Where spiritual works of mercy include forgiveness, corporal works include feeding the hungry. CNS photo/Romeo Ranoco, Reuters

Works of mercy rooted in human dignity

By 
  • February 23, 2013

The Work of Mercy: Being the Hands and Heart of Christ by Mark P. Shea (Servant Books, an imprint of St. Anthony Messenger Press, 144 pages, $14.99).

American Catholic author Mark P. Shea delves into the topic of spiritual and corporal works of mercy without presenting new theology. Instead, his book offers a modern, and refreshing, update.

A popular Catholic author and blogger, Shea is not afraid to tackle and invite further discussion on hot-button issues like the case against “enhanced interrogation” and torture (admonishing the sinner), abortion and euthanasia (comforting the afflicted), and illegal immigration (harbouring the harbourless). The book’s strength is its easy-to-understand, non-preachy prose that introduces each work of mercy and weaves them succinctly yet gracefully together as part of a larger narrative, namely God’s divine plan of salvation.

We are left with a humbling and beautiful image: The work of mercy is God’s love come full circle.

Shea updates us on spiritual and corporal works of mercy. The corporal works are defined in Catholic teaching as charitable actions by which we aid our neighbours in their spiritual and bodily necessities — feeding the hungry, giving drink to the thirsty, clothing the naked, harbouring the harbourless, visiting the sick, ransoming the captive and burying the dead. Spiritual works on the other hand refer to instructing the ignorant, counselling the doubtful, admonishing the sinner, bearing wrongs patiently, forgiving offences willingly, comforting the afflicted and praying for the living and the dead.

In his latest book, Shea — who converted to Catholicism in 1987 — introduces and explains each work of mercy through the lens of Scripture, Catholic teaching and tradition, and present-day examples “in order to see how to incarnate our faith in works of love for God and neighbour.”

He has two main arguments: First, all works of mercy are rooted in love and the concept of human dignity. Second, the practise of these good works is part of God’s divine plan of salvation.
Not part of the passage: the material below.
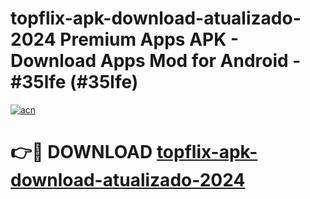 # topflix-apk-download-atualizado-2024 Premium Apps APK - Download Apps Mod for Android - #35lfe (#35lfe)

[![acn](https://github.com/user-attachments/assets/0f9c940e-d8b0-45ae-aac7-cd30a18b3e1c)](https://apps.libra.edu.pl/?title=topflix-apk-download-atualizado-2024&ref=10FE)

# 👉🔴 DOWNLOAD [topflix-apk-download-atualizado-2024](https://apps.libra.edu.pl/?title=topflix-apk-download-atualizado-2024&ref=10FE)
But the book is neither triumphalist nor academic. Rather, it reads as an engaging and spirited defence of Christian faith in the public sphere against the “new atheism” movement and its aim to stamp out Christianity’s public voice and role. Shea sees the danger. He says this could lead to dehumanizing our world, the opposite of the humanizing impact of works of mercy.

Throughout the book, Shea makes a convincing case about the relevance of works of mercy by applying them to the modern context. He says the debate in cyberspace between liberals and conservatives can descend into vilification of people, especially when confronting a person about a wrongful act is done without love and respect for human dignity, both essential to the works of mercy. The objective, he explains, is not to humiliate, but to remind others of God’s love, forgiveness and mercy.

There are nuggets of information and wisdom here. However, one weakness is in his suggested list of organizations that are categorized according to each of the works of mercy. The list is not very extensive and provides insufficient detail about each group’s core values and work.

It’s left to the reader to do that extensive research to ensure an organization’s projects are worthy of support.

Because that’s really the point of the book — to not just introduce the theory behind the works of mercy but to show us that the practise of each is up to us.

Given the challenge of fulfilling the works of mercy, Shea reminds us that we are not alone. We have God and the sacraments, especially the Mass, from which to draw strength and inspiration.

“When we receive the Eucharist and are sent as living tabernacles into the world,” Shea writes, “we bear nothing less than the hope of heaven to every sufferer.”